→ Brief: Return, unchanged, every line of the listing from the line containing "306 магазинов" down to the end of the listing, including both of those ends.

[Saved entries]

· · · · · · ·

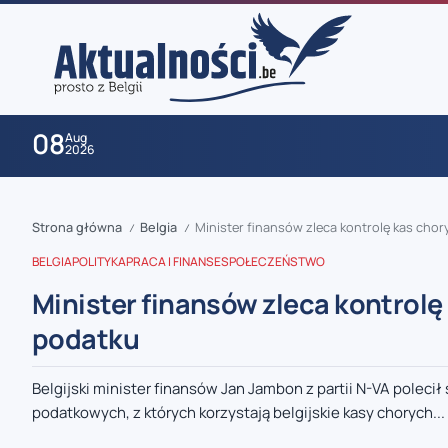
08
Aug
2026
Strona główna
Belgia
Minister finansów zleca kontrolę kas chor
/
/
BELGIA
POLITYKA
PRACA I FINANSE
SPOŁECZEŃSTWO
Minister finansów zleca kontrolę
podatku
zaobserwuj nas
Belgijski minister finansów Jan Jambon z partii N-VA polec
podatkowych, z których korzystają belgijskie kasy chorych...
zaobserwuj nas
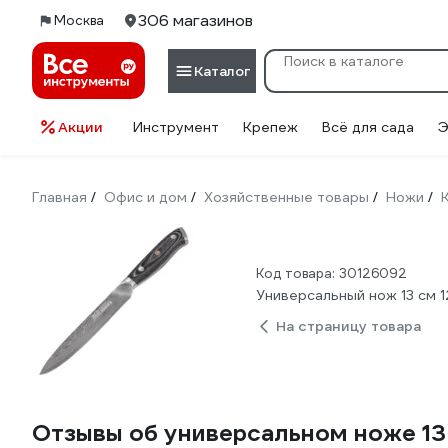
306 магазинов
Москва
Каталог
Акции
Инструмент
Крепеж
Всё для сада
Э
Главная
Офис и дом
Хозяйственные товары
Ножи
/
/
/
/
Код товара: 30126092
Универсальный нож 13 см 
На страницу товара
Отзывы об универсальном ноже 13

· · · · · · ·

→ Task solution:
306 магазинов
Москва
Каталог
Акции
Инструмент
Крепеж
Всё для сада
Э
Главная
Офис и дом
Хозяйственные товары
Ножи
/
/
/
/
Код товара: 30126092
Универсальный нож 13 см 
На страницу товара
Отзывы об универсальном ноже 13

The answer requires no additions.